#### [Что требуется]
Посчитайте, в скольких строках ниже встречается слово «Garage». В ответе укажите только число.

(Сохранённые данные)
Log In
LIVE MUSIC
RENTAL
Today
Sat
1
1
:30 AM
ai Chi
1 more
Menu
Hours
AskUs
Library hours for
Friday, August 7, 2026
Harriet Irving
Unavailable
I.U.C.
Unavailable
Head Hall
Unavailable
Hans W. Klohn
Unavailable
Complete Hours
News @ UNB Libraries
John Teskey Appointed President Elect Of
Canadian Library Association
---
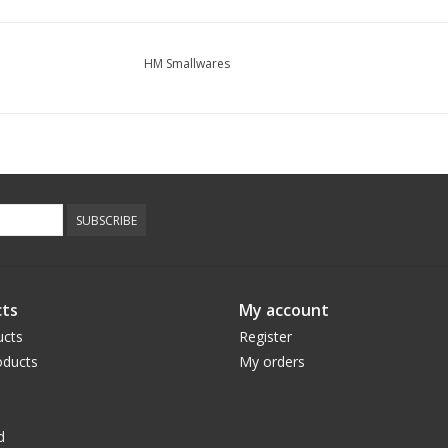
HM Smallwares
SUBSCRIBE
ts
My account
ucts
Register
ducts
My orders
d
==
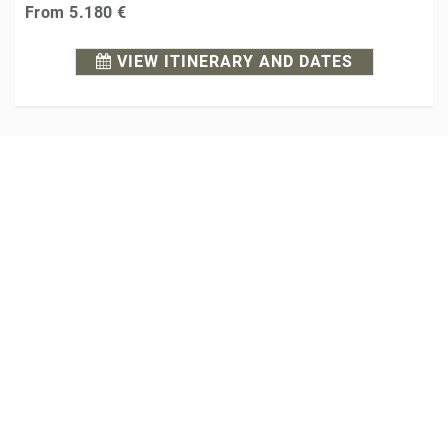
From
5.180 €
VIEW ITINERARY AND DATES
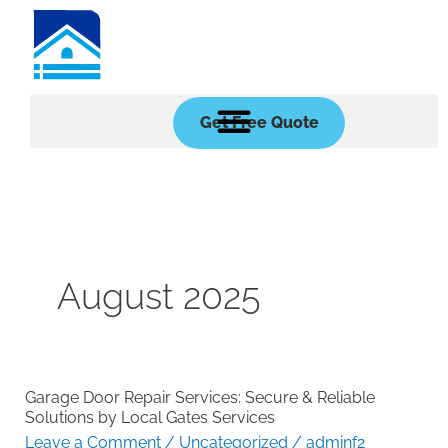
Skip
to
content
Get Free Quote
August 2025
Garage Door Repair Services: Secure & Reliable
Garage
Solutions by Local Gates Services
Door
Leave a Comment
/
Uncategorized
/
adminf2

#### [Ответ]
2